After 19-year-old Coco Gauff secured her first Grand Slam singles title at the US Open on Sept. 9, tennis icon Serena Williams took to Instagram to congratulate the rising star. On Saturday, Williams, 41, showered the Delray Beach, Florida native with love in her Instagram Stories after her historic win.
“Ahhhhhhhhhhh!!!! Amazing!!!!!!!! @cocogauff,” the mother of two captioned a photo of the star holding her first Grand Slam trophy tall and proud, according to a screenshot obtained by The BF_Daily.
Honored by the love from Williams, Gauff reposted the tennis titan’s sweet tribute with a caption that read, “The queen. Thank you. Only possible because of you.”
Gauff also received a shoutout from Williams’ older sister, Venus, whom she beat in the 2019 Wimbledon championship. After TODAY posted a video of co-anchors Savannah Guthrie and Hoda Kotb chatting with the newfound US Open winner on YouTube, Venus commented, “Congrats, Coco
On Saturday, the young teen wowed the audience at Arthur Ashe Stadium in Flushing Meadows, Queens, where she defeated Belarus native Aryna Sabalenka 6-2 during the last set. Gauff became the youngest woman to win the esteemed tournament since Serena’s historic 1999 feat. At the time, the 23-time Grand Slam champion was 17 when she landed her first US Open title.
During the hard-fought match, Gauff took some time to find her rhythm and stride during the first set. Struggling to keep up with Sabalenka, the tennis star lost 3-6 during the first round, but she didn’t back down.
The Wimbledon champ came back with a vengeance during the second set, running circles around her opponent. Gauff won 6-3 and finished strong with her 6-2 win during the final round.
After her historic victory, the young beauty fell to the ground in tears as she celebrated the long-awaited feat. Video footage captured the star hugging her family in the bleachers as they tearfully celebrated the astounding game.
Gauff called Serena Williams her “idol.”
On Sept. 7, after defeating Karolina Muchová and securing her spot in the US Open final, Gauff was asked if she was “taking the torch” from Serena, who retired from tennis in 2022. Humble and poised, the young athlete took the opportunity to give flowers to the all-star, someone she considers to be her “idol.”

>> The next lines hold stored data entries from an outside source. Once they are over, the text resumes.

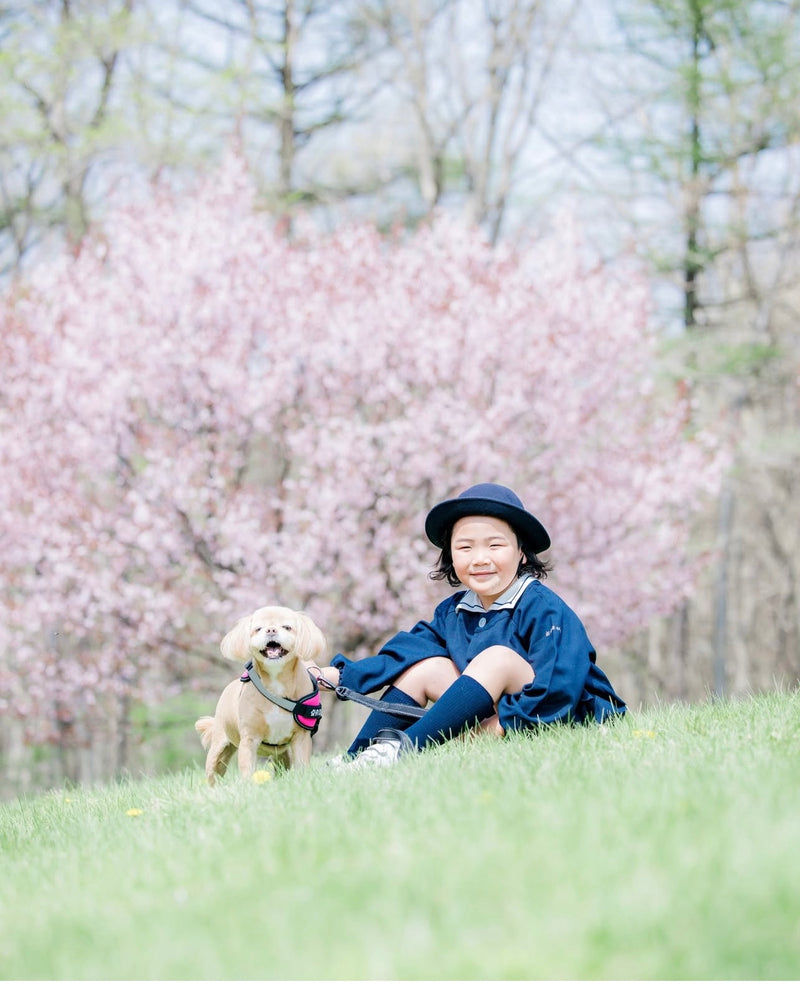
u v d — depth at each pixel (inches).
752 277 939.3
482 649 191.3
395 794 134.7
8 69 688.4
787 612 1138.0
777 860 87.1
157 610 494.6
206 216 510.9
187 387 494.0
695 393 828.0
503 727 182.5
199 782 206.1
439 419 487.5
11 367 501.0
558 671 183.6
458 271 524.1
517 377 503.5
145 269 495.5
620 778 130.1
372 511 501.4
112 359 491.8
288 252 523.5
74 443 486.6
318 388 513.3
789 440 850.1
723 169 873.5
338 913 85.8
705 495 870.4
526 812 113.4
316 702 176.4
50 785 707.4
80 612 500.4
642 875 85.8
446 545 205.2
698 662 1194.6
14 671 562.3
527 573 201.5
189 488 475.8
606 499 529.7
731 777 124.9
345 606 512.7
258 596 482.0
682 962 70.6
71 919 100.9
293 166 924.0
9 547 494.9
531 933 76.5
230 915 91.3
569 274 537.6
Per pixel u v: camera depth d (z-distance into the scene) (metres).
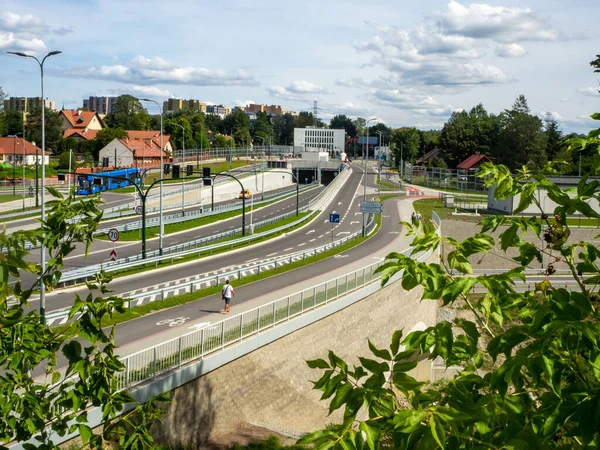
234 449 20.84
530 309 6.75
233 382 23.05
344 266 45.88
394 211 83.69
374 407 5.80
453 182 113.69
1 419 7.52
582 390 5.31
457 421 5.08
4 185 99.19
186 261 47.78
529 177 7.41
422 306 44.69
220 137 181.50
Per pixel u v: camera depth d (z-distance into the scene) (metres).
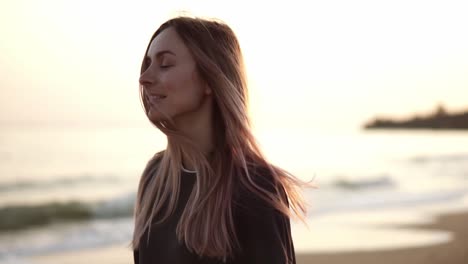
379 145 61.19
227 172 1.55
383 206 18.47
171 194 1.69
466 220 14.56
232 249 1.49
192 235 1.52
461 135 96.19
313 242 11.30
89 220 17.38
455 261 9.70
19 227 16.48
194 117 1.62
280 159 41.34
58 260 11.45
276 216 1.49
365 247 10.80
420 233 12.45
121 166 29.88
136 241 1.77
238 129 1.58
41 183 24.22
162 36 1.62
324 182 27.58
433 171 36.28
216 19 1.66
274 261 1.46
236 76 1.62
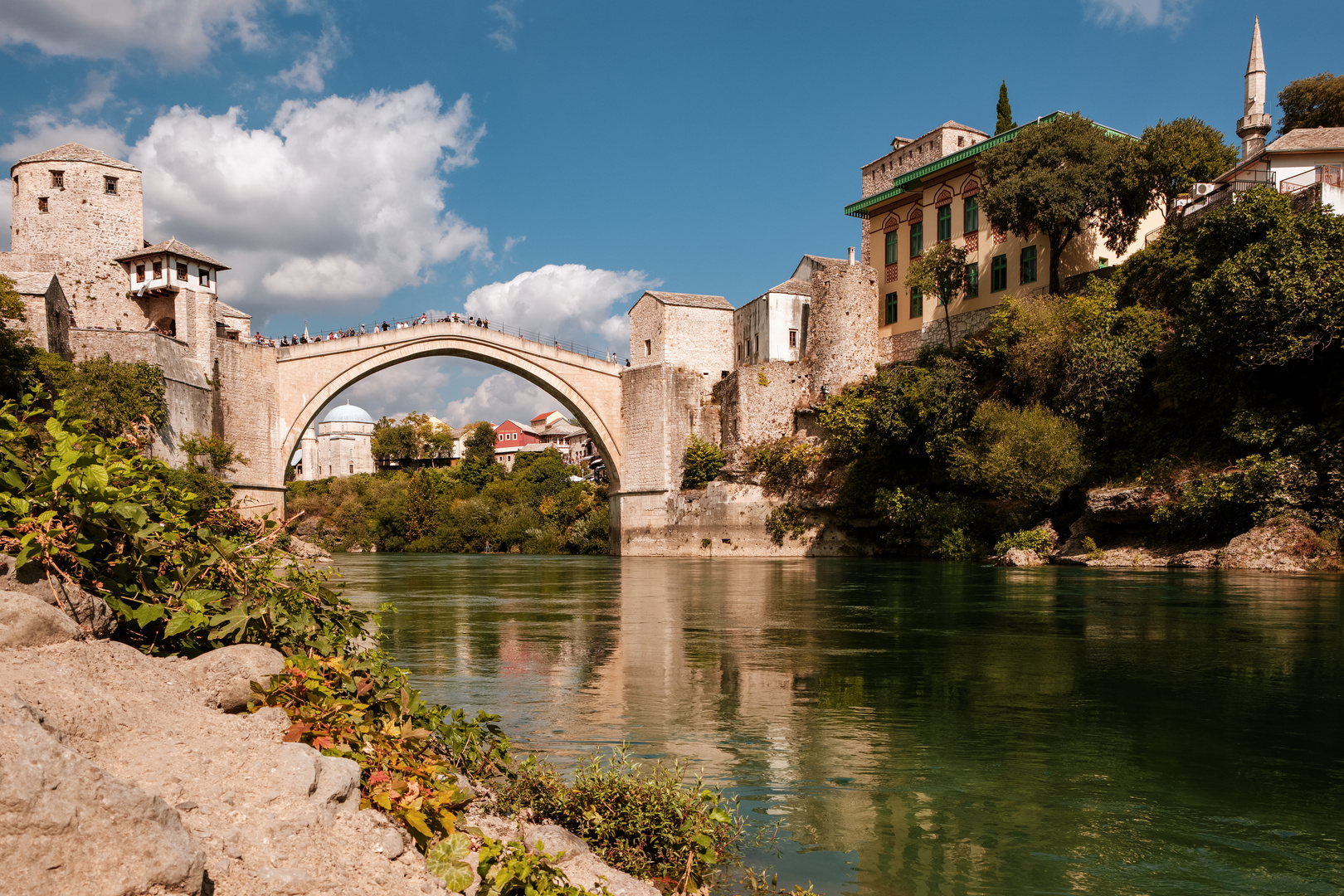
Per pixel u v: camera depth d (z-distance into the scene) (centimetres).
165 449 4738
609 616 2242
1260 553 3105
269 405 5869
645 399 6856
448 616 2253
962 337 5453
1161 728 1036
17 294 4116
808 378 6228
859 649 1634
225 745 441
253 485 5756
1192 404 3731
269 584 707
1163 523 3541
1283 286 3089
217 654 566
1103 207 4544
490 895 430
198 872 335
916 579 3328
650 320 7044
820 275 6141
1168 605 2153
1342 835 714
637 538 6856
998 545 4294
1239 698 1178
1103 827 729
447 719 1052
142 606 579
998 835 709
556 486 10675
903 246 6106
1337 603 2111
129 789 336
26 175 5784
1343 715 1083
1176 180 4459
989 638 1742
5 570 507
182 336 5403
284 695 553
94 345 4709
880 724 1060
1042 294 4778
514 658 1551
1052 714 1104
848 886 612
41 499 555
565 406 7125
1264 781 845
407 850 445
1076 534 3997
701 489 6394
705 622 2070
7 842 305
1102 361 3944
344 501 10756
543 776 700
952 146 6391
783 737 1003
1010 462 3972
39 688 409
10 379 3497
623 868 600
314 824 405
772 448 6084
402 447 15238
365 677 662
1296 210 3644
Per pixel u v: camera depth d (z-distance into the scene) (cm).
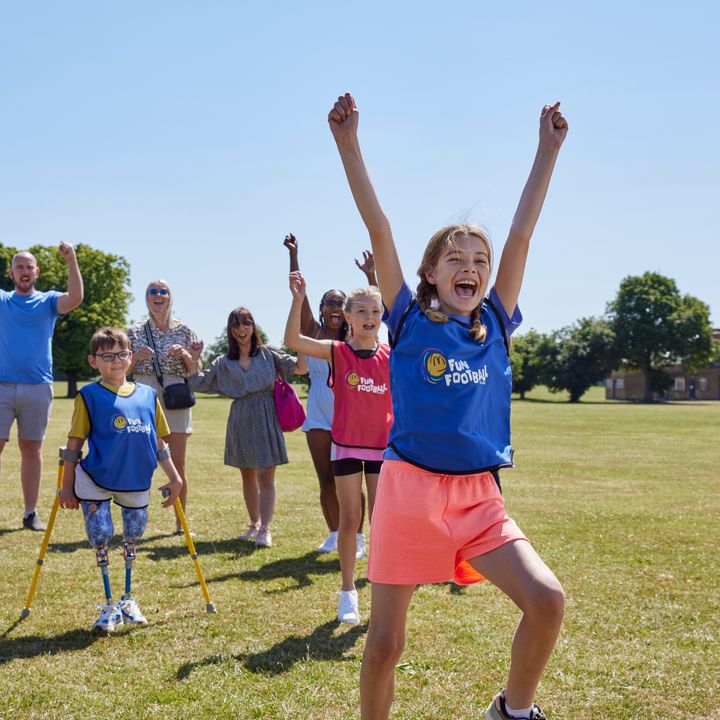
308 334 703
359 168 303
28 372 746
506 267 318
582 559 659
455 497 284
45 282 5719
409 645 436
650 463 1562
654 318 8644
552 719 342
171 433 771
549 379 8638
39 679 386
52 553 658
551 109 323
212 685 379
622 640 449
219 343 5538
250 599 530
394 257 308
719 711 352
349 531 493
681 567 632
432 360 288
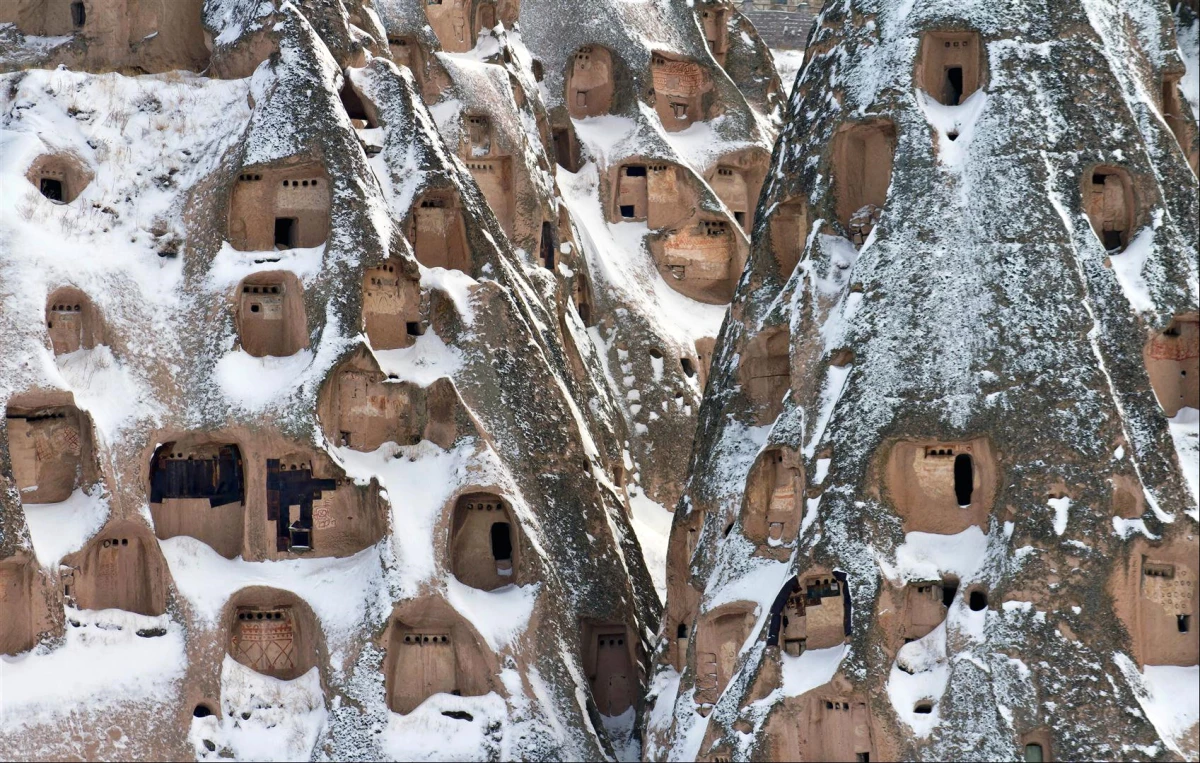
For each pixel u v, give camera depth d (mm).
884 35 127812
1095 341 118938
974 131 123938
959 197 122938
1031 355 118812
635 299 161750
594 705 130375
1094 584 115062
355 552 131500
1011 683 114125
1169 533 115812
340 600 128500
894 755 115125
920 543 119375
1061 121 123438
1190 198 123750
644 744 127188
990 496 118750
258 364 133000
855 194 128000
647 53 170000
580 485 135500
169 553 129250
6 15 150625
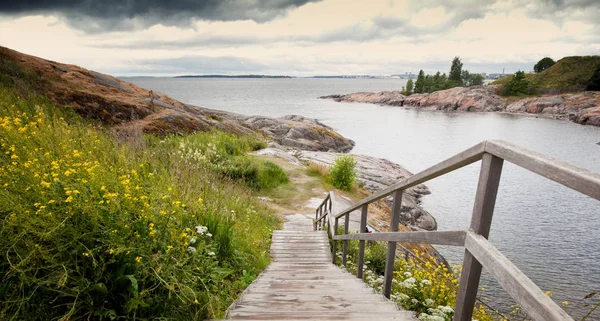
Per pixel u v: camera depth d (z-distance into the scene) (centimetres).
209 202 616
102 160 483
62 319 202
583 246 1753
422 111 10206
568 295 1295
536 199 2530
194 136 1712
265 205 1159
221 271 372
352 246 786
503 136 5325
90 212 255
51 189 267
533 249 1720
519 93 11188
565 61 12675
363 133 5578
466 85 15838
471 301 179
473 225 175
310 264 599
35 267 229
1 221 239
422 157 3791
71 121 930
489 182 164
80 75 1988
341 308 298
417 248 1176
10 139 420
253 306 310
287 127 3972
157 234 297
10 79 1480
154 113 1925
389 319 260
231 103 12338
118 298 244
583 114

“Serena is Serena. She’s the GOAT,” Gauff said, beaming bright post-game. “I’d hope to do half of what she did. But I’m not going to compare myself to her. She’s someone I looked up to.”
She continued, “Being in the same stat line as her means a lot to me. She’s my idol, and I think the only regret I’ll have for the rest of my life is not being able to play her. There were so many tournaments where if we won an extra round or didn’t lose, I would’ve played her. But I’m still happy to just be a product of her legacy and be out here.”
Gauff joins a long list of Black titans who have made legendary strides in the tennis world. In 1956, tennis icon Althea Gibson became the first African-American woman to win a Grand Slam title at the French Open. The legend secured two more Grand Slam titles at the US Open– one in 1957 and another in 1958.
Sloane Stephens secured her first win in 2017 after defeating fellow American Madison Keys in a tough match. A year later, Naomi Osaka snagged the US Open title in 2018. Her second win came in 2020. She also has two Australian Open titles underneath her belt.
Together, the Williams sisters conquered the tennis court. Over the course of their career, they secured 14 women’s doubles as Grand Slam partners and three Olympic gold medals as doubles teammates, according to ESPN. Before leaving the sport, Serena garnered 23 Grand Slam singles titles. Venus secured seven.
At a post-game press conference Saturday, Gauff paid homage to all of the trailblazers that came before her.
“It’s an honor to be in that stat with Althea Gibson, Serena, Venus, Naomi, and Sloane. They paved the way for me to be here,” she said. “I remember Sloane winning this trophy in 2017. I had lost in the finals of the Junior US Open, and it was an inspiring moment for me to see her win because I grew up watching her, and I’ve known Sloane since I was 10 years old. “
Gauff added, “Obviously, Serena and Venus, words can’t describe what they’ve meant to me. I hope I’m continuing a legacy. I hope another girl can see this and believe they can do it. Hopefully, their name can be on this trophy, too.”